### Task statement
I would like the line with "Identify the document elements. Format: label text..." and every line after it, down to the end of the entries below, output exactly and without pictures.

### Source records
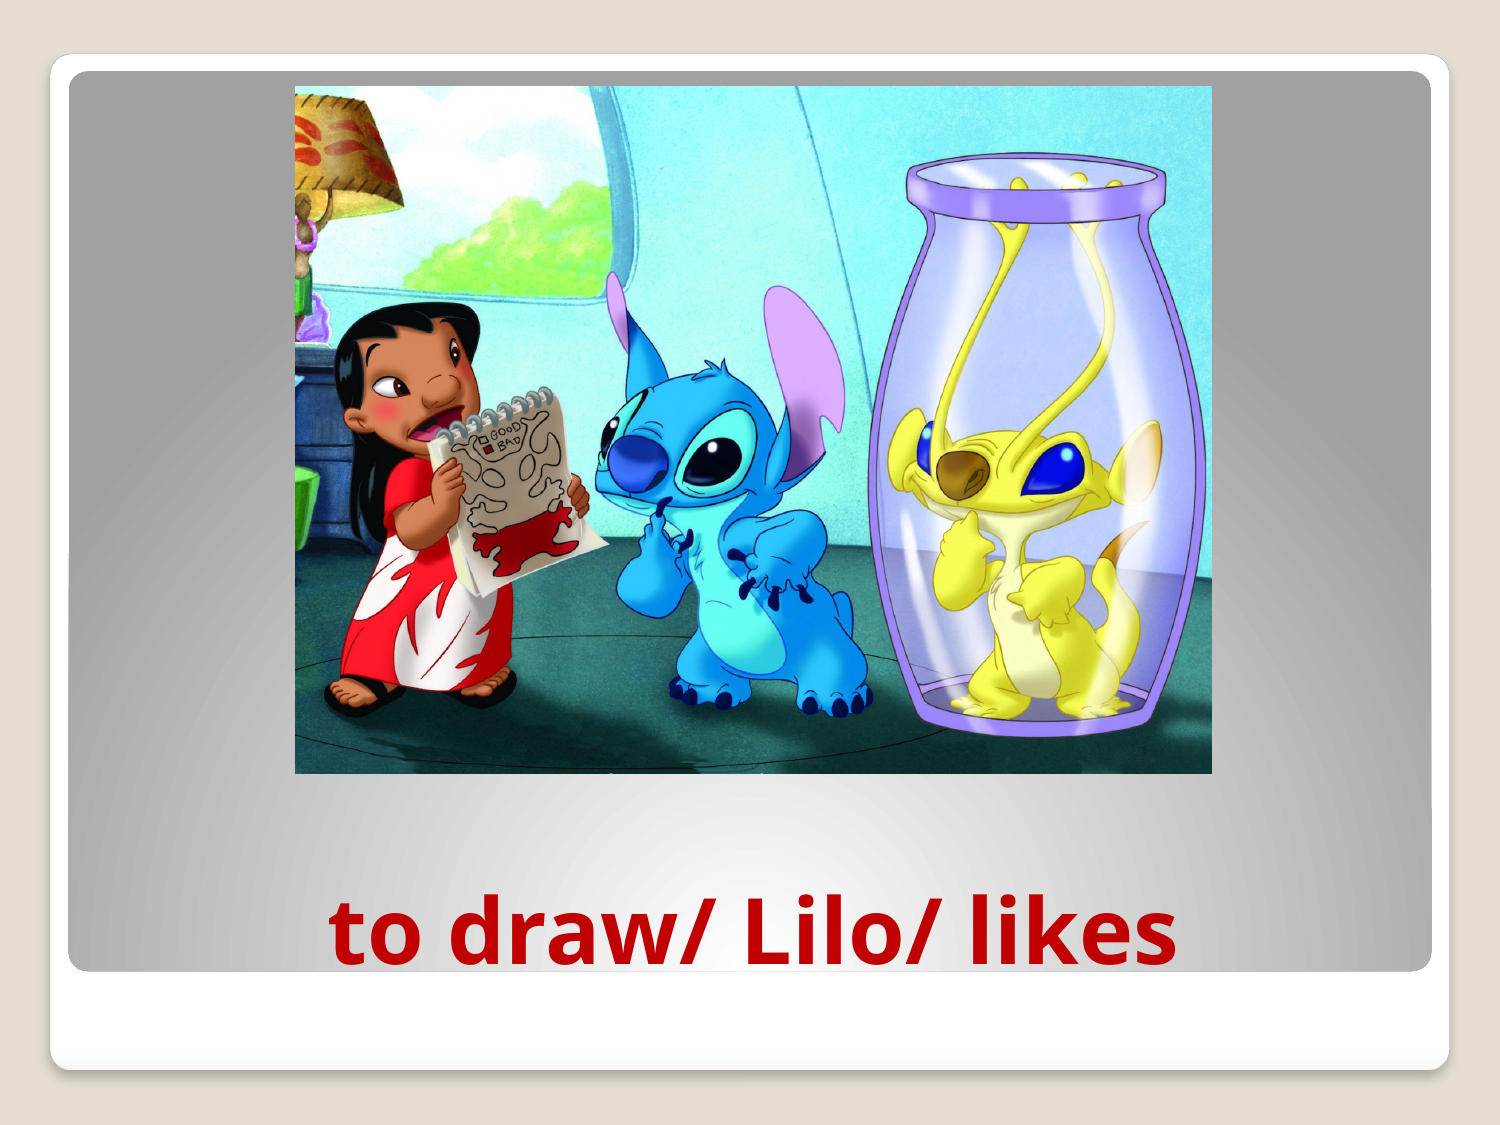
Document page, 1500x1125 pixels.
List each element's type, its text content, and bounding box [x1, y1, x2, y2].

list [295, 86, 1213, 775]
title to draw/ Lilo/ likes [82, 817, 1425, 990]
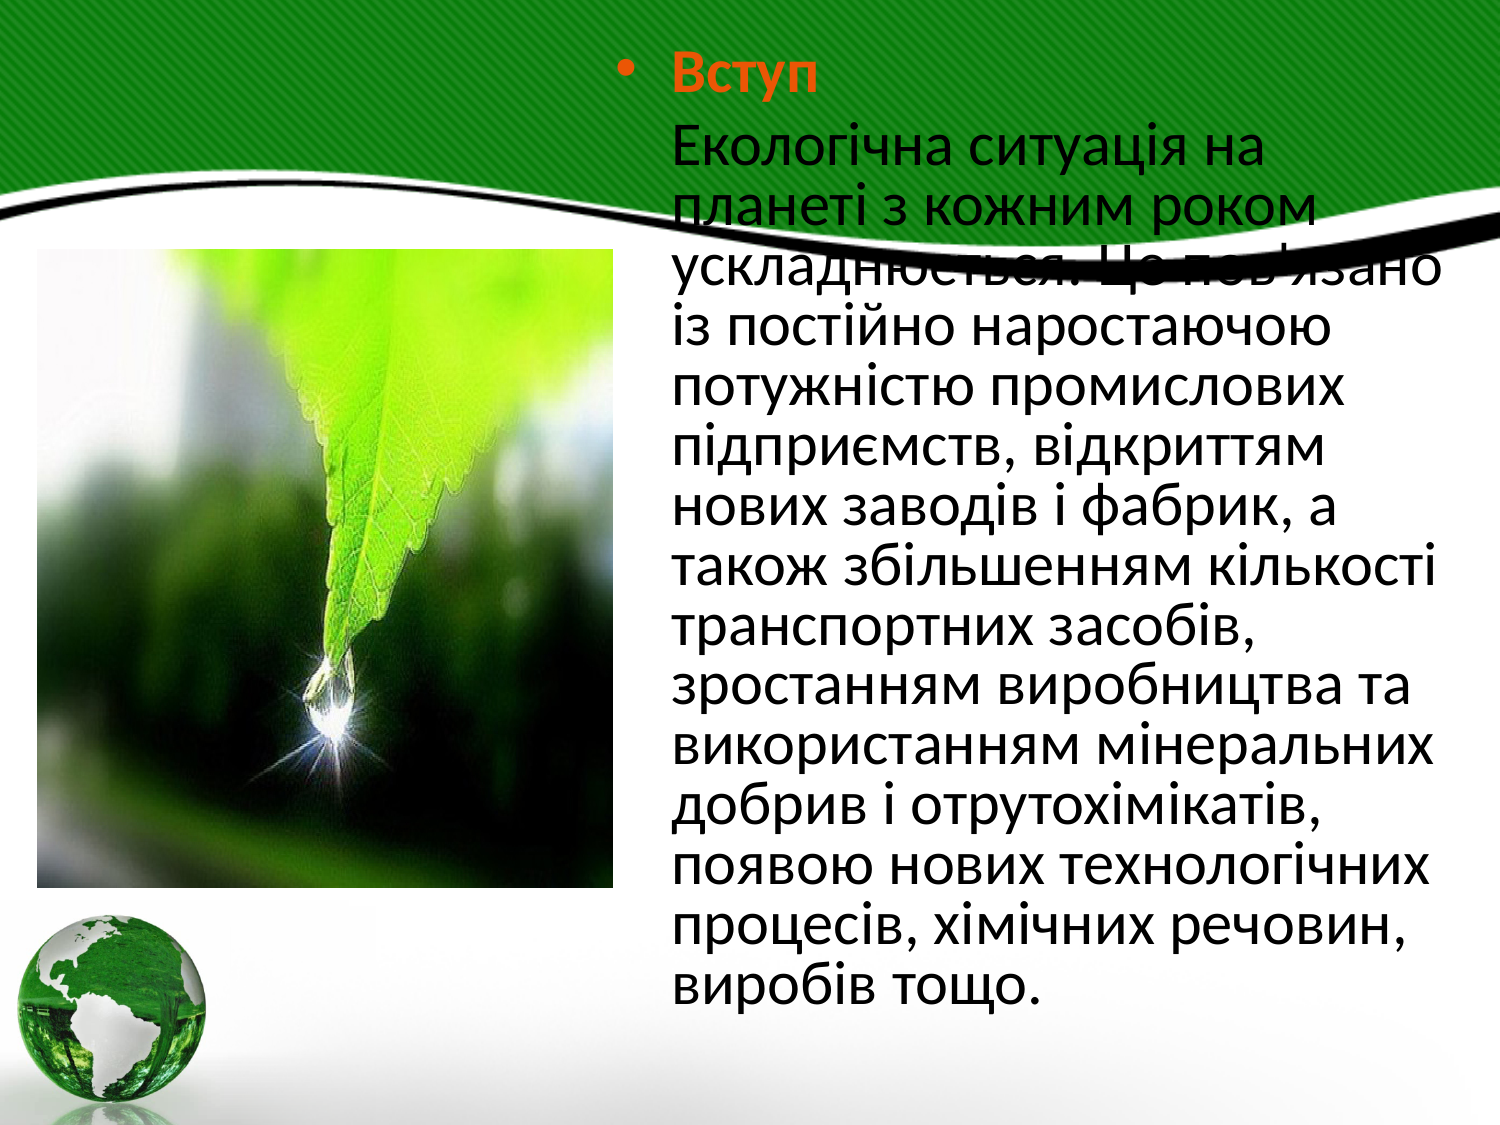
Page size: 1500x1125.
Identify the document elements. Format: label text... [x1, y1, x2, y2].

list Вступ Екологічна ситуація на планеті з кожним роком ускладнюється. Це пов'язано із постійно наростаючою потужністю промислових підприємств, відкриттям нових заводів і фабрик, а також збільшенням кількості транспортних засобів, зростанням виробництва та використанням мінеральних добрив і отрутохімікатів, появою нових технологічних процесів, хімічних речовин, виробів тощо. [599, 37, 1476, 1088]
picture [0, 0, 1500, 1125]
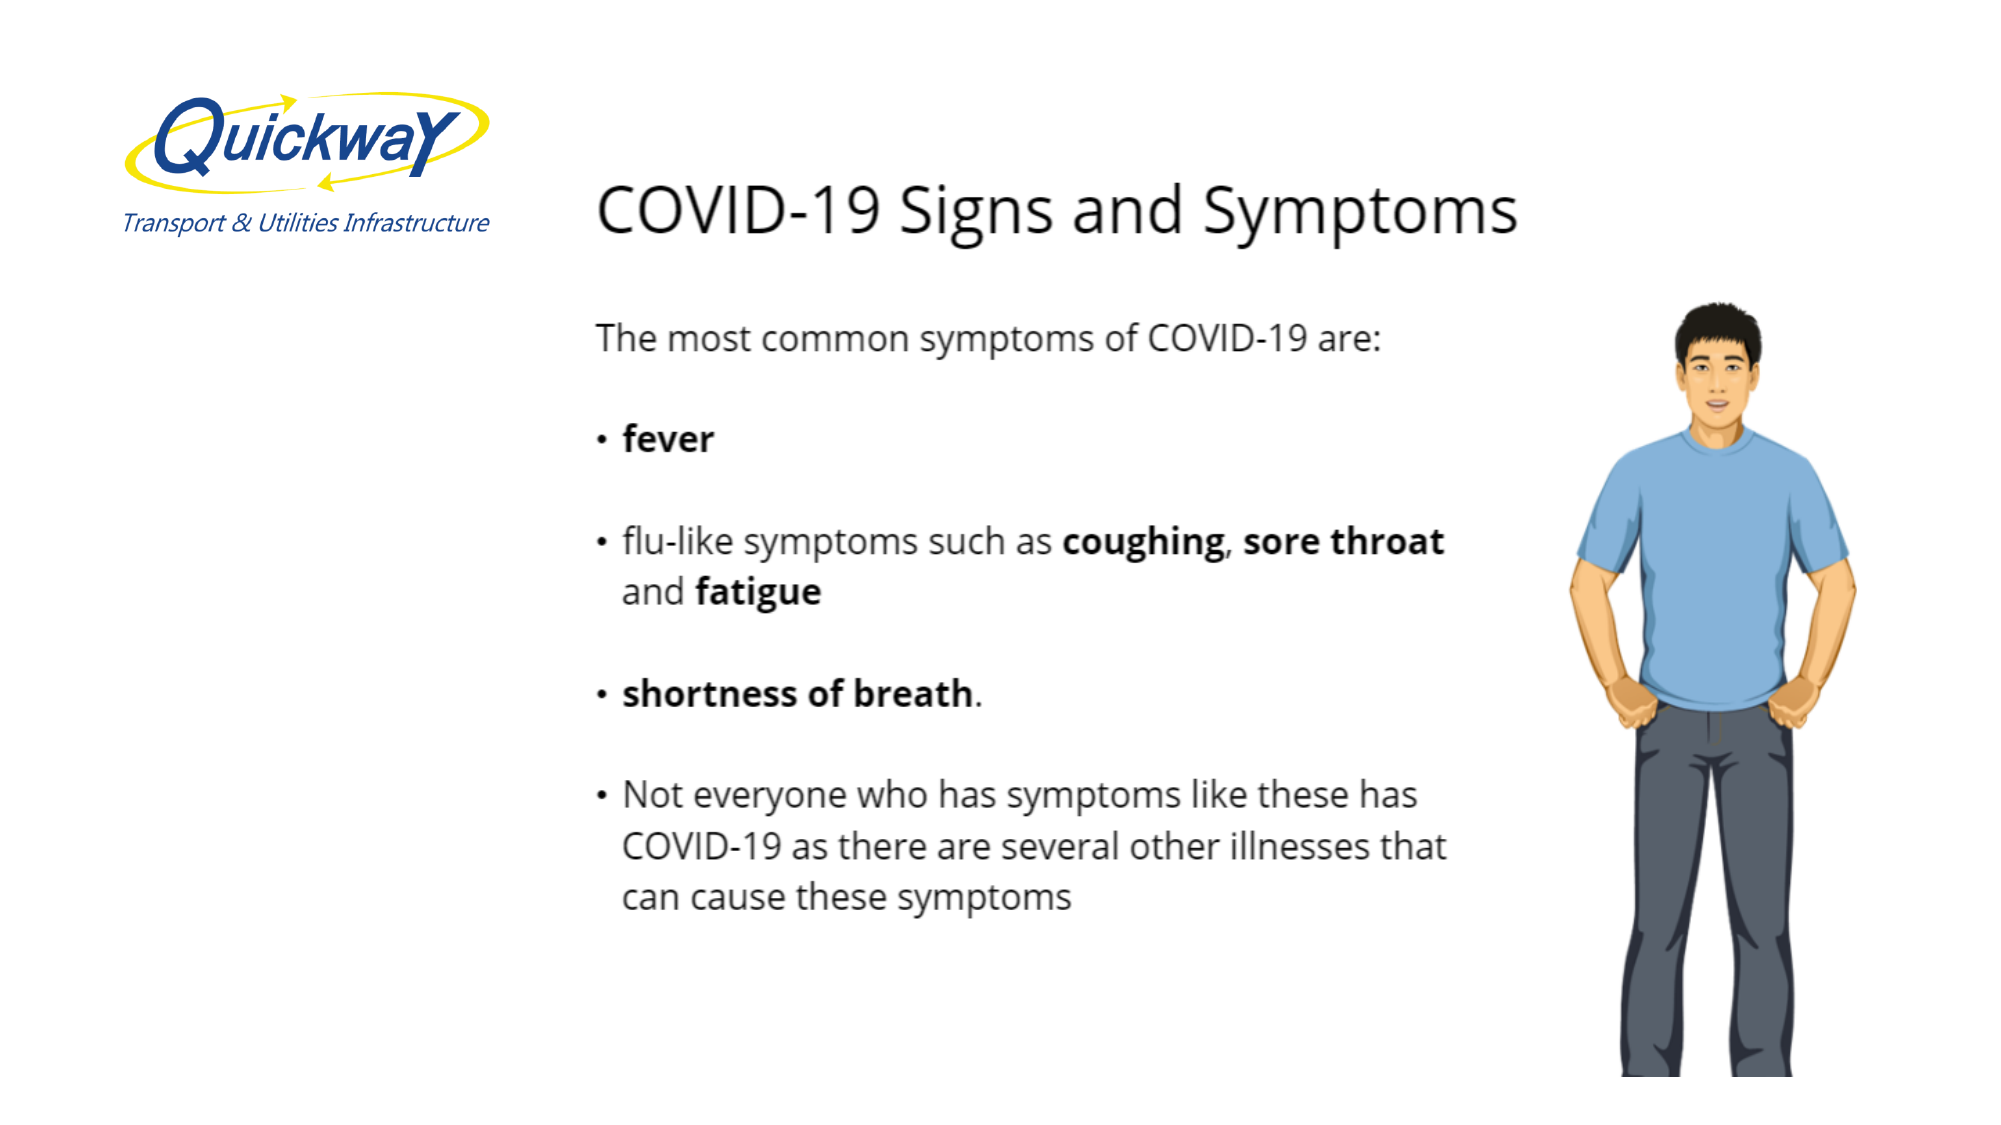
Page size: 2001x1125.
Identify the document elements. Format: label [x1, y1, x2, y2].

### Your response
Identify the document elements. Format: label text... [x1, y1, x2, y2].

list Вступ Екологічна ситуація на планеті з кожним роком ускладнюється. Це пов'язано із постійно наростаючою потужністю промислових підприємств, відкриттям нових заводів і фабрик, а також збільшенням кількості транспортних засобів, зростанням виробництва та використанням мінеральних добрив і отрутохімікатів, появою нових технологічних процесів, хімічних речовин, виробів тощо. [599, 37, 1476, 1088]
picture [0, 0, 1500, 1125]
Page size: 2001x1125.
Identify the document elements. Format: label [x1, y1, x2, y2].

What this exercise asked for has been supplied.